* _TASK PROMPT_
From the blog post about the moon landing, quote the stretch from "August 27, 2007" through "think about it." word for word.

* _PASSAGE TO READ_

------------------------------------

We’ve been to the moon!

August 27, 2007 at 7:53 pm | Posted in Al Gore, America, astronomy, Bush, conservatism, culture, education, internet, personal, politics, religion, religious right, revolution, society, technology, terrorism, world | 2 Comments

These are the words of my Humanities instructor from today’s lecture:

“We’ve been to the moon! Think about it! Think about how incredible that is!”

It is incredible…but you really have to stop and think about it.

Tonight (or tomorrow morning) many of us we’ll get to watch a full lunar eclipse. Not just our ancient ancestors, but even our recent ancestors would not have even dreamed of the things that are possible today when they looked up at the same moon and marveled at the same events which will unfold before us in the wee hours of the morning.

Science and technology is responsible for deploying spacecraft to Mars, Venus, Saturn, and beyond the edge of our solar system. The Hubble Space Telescope captures startling and magnificent images from billions of light years away that essentially allow us to peer back in time. Right now we scoff at the idea of traveling much farther than our own moon or Mars, but respected scientists from less than a hundred years ago would arguably be surprised to learn that the United States of America has erected a flag on the moon — and that was almost 40 years ago!

Last Friday I attended what I consider to be the best Humanities lecture that I have ever been to. There were three lecturers, the first of which just happened to be my professor. He briefly detailed the “Scientific Revolution”, providing just enough information for a science enthusiast such as myself to remember why he went back to school in the first place.

------------------------------------

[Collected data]
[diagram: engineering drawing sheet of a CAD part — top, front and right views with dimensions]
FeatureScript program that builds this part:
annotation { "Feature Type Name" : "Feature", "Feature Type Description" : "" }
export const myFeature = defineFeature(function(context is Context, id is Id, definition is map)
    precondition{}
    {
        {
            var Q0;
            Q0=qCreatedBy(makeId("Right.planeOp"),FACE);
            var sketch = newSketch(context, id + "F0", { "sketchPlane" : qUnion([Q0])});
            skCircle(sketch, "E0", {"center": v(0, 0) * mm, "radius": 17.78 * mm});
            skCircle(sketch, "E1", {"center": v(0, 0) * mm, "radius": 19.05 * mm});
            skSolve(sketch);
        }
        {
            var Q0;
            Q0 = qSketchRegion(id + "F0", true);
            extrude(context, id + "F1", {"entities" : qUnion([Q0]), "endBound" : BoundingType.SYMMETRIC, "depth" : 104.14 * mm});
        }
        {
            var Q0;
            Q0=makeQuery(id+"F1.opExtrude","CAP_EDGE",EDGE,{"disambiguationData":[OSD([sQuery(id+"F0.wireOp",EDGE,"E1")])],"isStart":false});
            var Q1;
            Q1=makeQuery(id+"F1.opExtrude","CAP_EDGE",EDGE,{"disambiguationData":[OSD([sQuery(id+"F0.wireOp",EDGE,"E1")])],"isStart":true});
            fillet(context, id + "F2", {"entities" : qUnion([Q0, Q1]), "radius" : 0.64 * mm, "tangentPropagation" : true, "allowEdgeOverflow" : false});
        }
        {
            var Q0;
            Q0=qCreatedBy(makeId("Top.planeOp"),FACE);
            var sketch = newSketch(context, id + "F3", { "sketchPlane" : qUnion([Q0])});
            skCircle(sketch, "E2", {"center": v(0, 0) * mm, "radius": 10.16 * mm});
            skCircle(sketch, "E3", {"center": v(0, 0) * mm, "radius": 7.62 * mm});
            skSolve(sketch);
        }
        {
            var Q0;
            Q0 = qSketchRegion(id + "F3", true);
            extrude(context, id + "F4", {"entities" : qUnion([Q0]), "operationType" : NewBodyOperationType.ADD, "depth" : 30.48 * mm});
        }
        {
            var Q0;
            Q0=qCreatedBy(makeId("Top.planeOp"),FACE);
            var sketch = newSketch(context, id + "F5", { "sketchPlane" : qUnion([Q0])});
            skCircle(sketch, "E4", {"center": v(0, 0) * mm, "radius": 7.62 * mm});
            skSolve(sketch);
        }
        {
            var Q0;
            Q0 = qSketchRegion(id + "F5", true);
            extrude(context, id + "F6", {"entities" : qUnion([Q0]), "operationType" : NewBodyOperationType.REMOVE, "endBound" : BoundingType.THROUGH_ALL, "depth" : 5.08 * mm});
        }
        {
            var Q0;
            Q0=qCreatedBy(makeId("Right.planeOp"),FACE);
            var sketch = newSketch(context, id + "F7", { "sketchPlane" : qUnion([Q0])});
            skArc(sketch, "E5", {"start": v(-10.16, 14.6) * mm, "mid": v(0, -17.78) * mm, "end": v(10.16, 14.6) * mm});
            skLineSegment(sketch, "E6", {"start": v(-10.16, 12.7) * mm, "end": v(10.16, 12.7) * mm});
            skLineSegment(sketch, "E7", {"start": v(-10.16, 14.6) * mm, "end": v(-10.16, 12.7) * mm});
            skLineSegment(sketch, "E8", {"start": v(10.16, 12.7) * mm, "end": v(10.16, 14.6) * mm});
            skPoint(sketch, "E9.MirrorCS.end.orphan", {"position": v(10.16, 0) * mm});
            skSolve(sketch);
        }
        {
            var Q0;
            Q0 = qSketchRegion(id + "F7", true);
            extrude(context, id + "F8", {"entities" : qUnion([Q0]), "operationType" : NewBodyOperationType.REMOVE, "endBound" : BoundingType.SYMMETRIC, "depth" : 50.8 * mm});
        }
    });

------------------------------------

* _RESPONSE TO THE TASK_
August 27, 2007 at 7:53 pm | Posted in Al Gore, America, astronomy, Bush, conservatism, culture, education, internet, personal, politics, religion, religious right, revolution, society, technology, terrorism, world | 2 Comments

These are the words of my Humanities instructor from today’s lecture:

“We’ve been to the moon! Think about it! Think about how incredible that is!”

It is incredible…but you really have to stop and think about it.